Хэл встал и как следует врезал парню ногой по зубам. От такого удара подбородок Тейлора подлетел вверх, голова запрокинулась, и он упал на ковёр. Хэл сильным, злым пинком перевернул его на живот и наступил между лопаток, с силой вдавив каблук ботинка.
— Решил, что справишься со мной вот так? — хмуро, но спокойно спросил он и покачал головой, чувствуя, что рубашка на спине становится странно мокрой. — Это тебе не кино, парень. А даже если и было бы, ты в нём — ни разу не главный герой.
Тейлор сплюнул сгусток крови и несколько сломанных зубов. Дёрнулся, чтобы проползти дальше, но Хэл, скривив рот, только сильнее вжал парня в пол.
— Пошёл ты.
За это он получил пинок по затылку. Боль была адской и пронзила весь череп.
— Надо было бить в основание шеи, — покачал головой Хэл. — Или в висок. Нужно было отвлечь меня, чтоб я обернулся, и разить в глаз — тогда я был бы уже труп. А теперь я для тебя — большая, большая проблема.
Он наклонился, присел на корточки, поморщился, подняв голову Тейлора за волосы. Затем небрежно отпустил.
— И это ты тот самый Тейлор Роурк, здешняя Хейли? Занятно.
Тейлор ничего не понял. Что за Хейли? Какая Хейли? О чём этот сумасшедший маньяк говорит? Но Хэл ничего не прояснял и не рассказывал. Он сюда пришёл не за этим. Так делают только в сопливых книжках про маньяков, которые начинают жаловаться на свою тяжёлую жизнь: в реальности этого не случается.

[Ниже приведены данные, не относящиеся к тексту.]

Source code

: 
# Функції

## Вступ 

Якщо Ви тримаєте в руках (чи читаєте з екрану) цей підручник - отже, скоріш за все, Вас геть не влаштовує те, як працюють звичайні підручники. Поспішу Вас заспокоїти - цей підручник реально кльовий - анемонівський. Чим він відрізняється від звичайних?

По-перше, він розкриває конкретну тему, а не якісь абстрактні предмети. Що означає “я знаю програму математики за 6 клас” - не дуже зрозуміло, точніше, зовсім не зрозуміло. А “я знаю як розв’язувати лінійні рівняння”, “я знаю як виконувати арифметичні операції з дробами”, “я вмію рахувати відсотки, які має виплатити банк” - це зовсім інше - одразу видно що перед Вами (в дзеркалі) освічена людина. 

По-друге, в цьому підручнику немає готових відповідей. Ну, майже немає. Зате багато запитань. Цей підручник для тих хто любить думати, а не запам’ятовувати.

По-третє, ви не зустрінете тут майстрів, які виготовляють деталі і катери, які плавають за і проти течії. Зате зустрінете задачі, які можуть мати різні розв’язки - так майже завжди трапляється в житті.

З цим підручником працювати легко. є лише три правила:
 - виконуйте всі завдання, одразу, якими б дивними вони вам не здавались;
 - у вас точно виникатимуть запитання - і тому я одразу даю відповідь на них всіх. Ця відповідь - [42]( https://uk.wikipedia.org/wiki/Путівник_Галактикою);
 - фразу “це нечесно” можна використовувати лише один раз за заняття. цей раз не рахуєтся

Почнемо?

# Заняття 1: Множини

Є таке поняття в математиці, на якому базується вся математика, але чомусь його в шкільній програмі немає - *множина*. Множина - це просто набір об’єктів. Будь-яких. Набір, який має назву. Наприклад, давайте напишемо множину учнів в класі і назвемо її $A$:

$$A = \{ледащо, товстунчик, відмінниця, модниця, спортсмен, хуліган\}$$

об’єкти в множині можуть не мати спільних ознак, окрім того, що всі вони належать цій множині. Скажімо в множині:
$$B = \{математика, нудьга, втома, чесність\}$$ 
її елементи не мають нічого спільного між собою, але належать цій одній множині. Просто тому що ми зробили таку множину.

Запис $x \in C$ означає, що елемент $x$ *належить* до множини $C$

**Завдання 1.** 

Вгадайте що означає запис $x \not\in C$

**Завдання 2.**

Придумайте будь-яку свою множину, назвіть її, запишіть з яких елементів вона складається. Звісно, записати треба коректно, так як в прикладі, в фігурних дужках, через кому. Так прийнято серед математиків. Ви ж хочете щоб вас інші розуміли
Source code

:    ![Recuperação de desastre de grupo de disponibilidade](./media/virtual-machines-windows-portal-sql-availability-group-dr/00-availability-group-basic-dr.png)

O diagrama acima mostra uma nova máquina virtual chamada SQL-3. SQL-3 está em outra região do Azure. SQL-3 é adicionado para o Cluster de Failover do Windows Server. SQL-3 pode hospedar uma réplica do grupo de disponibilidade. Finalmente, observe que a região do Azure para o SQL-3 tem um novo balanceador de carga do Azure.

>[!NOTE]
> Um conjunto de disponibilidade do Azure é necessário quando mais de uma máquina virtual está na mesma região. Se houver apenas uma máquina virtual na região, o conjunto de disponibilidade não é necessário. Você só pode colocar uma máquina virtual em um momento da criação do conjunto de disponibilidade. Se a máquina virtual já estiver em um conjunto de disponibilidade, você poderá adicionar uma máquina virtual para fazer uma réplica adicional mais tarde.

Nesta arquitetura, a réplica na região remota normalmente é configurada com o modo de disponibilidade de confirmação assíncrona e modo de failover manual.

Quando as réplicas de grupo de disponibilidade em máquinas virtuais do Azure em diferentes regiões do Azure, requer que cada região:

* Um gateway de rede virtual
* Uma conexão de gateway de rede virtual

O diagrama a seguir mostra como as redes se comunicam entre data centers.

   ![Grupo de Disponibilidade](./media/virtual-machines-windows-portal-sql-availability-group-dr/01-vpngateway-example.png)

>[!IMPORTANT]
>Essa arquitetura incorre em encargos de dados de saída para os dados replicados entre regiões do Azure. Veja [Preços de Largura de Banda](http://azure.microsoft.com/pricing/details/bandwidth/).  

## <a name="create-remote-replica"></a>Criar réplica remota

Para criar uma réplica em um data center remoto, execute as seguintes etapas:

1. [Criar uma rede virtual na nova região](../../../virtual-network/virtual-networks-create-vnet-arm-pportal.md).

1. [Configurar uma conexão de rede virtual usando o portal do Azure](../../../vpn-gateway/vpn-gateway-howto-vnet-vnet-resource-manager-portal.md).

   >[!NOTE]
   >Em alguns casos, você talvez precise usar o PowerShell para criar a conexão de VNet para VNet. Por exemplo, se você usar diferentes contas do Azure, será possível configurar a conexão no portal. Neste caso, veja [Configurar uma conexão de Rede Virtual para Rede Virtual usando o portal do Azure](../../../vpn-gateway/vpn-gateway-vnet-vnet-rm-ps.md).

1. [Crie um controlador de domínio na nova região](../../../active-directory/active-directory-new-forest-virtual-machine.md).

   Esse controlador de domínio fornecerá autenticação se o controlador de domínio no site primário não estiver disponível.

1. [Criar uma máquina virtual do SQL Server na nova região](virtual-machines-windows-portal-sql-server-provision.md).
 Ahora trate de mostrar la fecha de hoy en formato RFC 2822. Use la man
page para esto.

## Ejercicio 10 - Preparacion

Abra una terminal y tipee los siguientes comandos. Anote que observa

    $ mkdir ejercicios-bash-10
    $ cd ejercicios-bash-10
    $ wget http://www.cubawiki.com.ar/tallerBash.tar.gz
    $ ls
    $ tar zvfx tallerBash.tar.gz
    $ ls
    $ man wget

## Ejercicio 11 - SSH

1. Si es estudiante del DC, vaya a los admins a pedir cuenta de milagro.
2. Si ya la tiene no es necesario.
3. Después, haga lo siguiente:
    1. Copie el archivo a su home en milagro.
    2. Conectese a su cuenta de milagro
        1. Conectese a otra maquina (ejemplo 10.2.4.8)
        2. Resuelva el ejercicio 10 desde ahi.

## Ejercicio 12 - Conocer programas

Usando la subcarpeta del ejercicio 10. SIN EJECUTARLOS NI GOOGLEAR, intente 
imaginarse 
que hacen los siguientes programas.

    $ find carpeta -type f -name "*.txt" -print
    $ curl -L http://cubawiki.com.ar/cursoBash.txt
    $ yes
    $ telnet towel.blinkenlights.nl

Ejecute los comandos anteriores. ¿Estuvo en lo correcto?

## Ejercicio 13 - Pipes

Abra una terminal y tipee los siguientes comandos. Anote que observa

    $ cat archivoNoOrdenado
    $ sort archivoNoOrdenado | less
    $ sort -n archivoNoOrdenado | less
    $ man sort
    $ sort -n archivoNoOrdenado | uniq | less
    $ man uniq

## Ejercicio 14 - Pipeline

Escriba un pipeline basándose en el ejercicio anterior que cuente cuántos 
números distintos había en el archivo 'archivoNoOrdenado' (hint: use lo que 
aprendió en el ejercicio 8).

— Жизнь — жестокая сука, — сказал Хэл. — Если бьёт сразу насмерть, считай, тебе повезло. А чаще ранит смертельно, но не добивает.
Он бегло осмотрел гостиную, поглядел на мёртвую девчонку в костюме ведьмы, на Милли в коридоре — интересно, убил он её или только оглушил? Надо проверить, но скорее всего, убил, бросив бутылку с такой силой. Со сколькими вообще он расправился?
Подвыпивший хлюпик — Карл, кажется — это один: Хэл его ухлопал на кухне, приколов к стене ножом под подбородком, как дохлую бабочку. Парень почти даже не сопротивлялся. Он был слишком ошарашен случившимся.
Второго — его имени Хэл не знал, потому что это был кто-то новенький; кто-то, кого пригласили в последний момент — было посложнее завалить. Он сопротивлялся больше остальных и даже откинул Хэла к стене, а потом набросился сам и начал метелить, но удары уходили в молоко, и только пару раз он попал в скулу и в живот. Хэл сбросил его с себя, метнулся к столешнице и схватил из подставки нож для разделки мяса. Его всегда интересовало, зачем люди хранят в открытом доступе ножи — почему не прячут их в шкафчике? Неужели не боятся, что однажды холодная сталь может обернуться против них? Или просто не думают, что с ними может случиться что-то плохое?